5 Steps to Improve Life Satisfaction

Caelon Smith
8 min readApr 29, 2021

--

DATA SUMMARY

  • Overview: Life satisfaction scores for 15,792 individuals based on self-submitted surveys of 20 inputs (see below), covering an individuals Physical health, Mental health, Expertise, Connection to others, and Meaning
  • Inputs: (1) Daily Fruits/Vegetable consumption; (2) Daily Stress experienced; (3) # of new places visited in the past year; (4) number of close friends; (5) number of people helped in the past year; (6) amount of human interaction daily; (7) # of personal awards received in life; (8) Amount of time or money donated in the past year; (9) Daily success in completing to do list; (10) Daily hours spent working in a flow state; (11) Average daily steps walked/ran; (12) # Years life vision is planned ahead; (13) # Hours slept daily; (14) # Vacation days lost per year due to work; (15) Daily # of times person shouts; (16) Hours per week used to work on passion projects; (17) # of times per week spent on self-reflection; (18) BMI healthy/overweight; (19) Income sufficient for life expenses; (20) # of remarkable achievements to be proud of
  • Output: Based on the 20 inputs, a life satisfaction score is determined to reflect how well a person shapes their lifestyle, habits and behaviors to maximize their overall life satisfaction across the five aforementioned dimensions
  • Objective: This data is universally applicable to all living humans.
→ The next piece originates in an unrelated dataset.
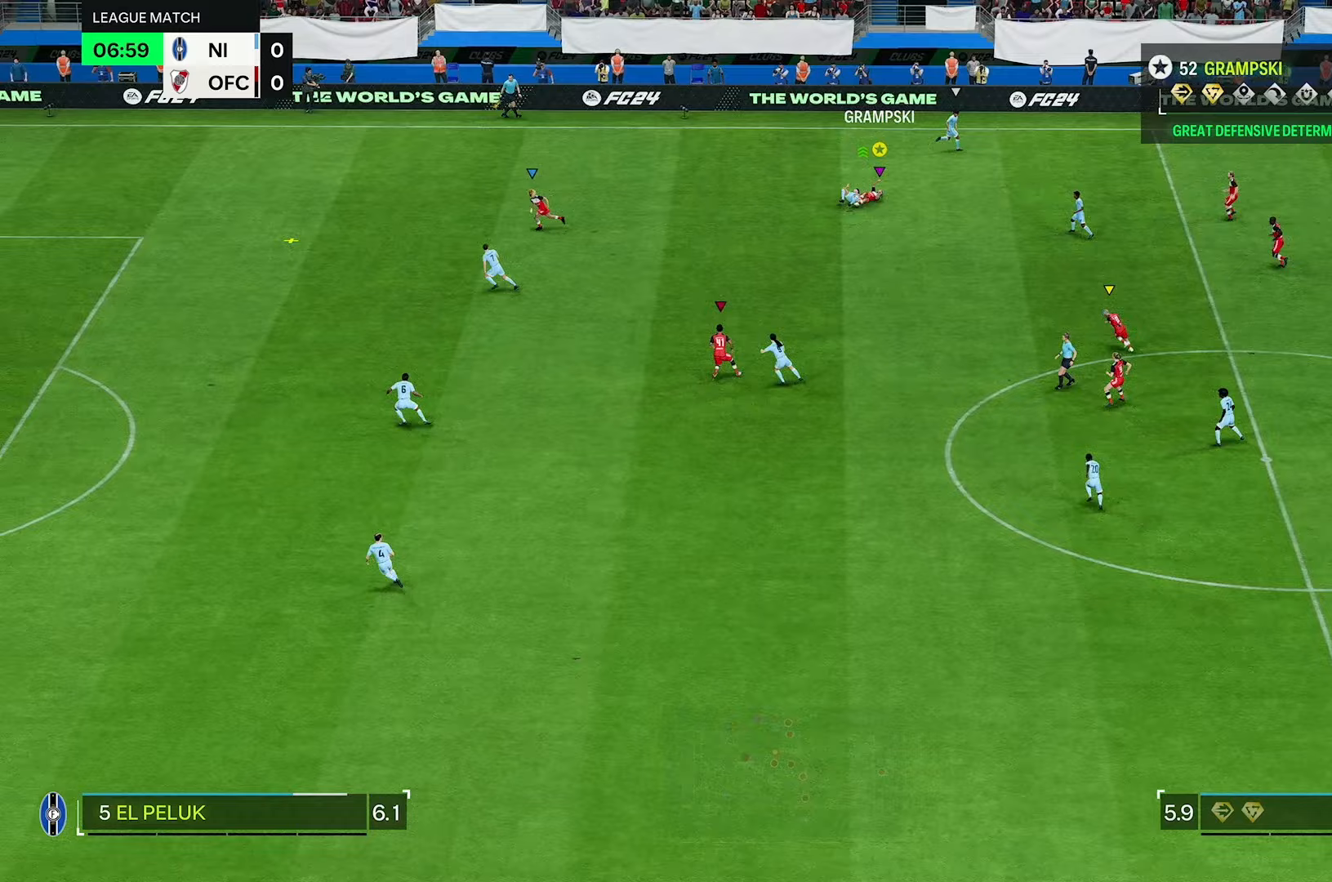
{"dt_ms": 500, "buttons": [], "left_stick": "up-left", "right_stick": "center", "events": [[33, "left_stick", "up-left"]]}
The hope is that by examining the data thoroughly, we might distill some key insights on the factors most helpful for an individual to attain a healthy and satisfactory life

TAKEAWAY

  • The initial results were nothing new and groundbreaking: be in good shape and make good money to have a satisfactory life.
  • Some surprises were the utter lack of impact sleep duration, social networks, and meditation had on life satisfaction scores.
  • After stripping out income and BMI and Income, we were able to mine some value by seeing the influential areas that are more actionable than simply ‘earn more, be fit’.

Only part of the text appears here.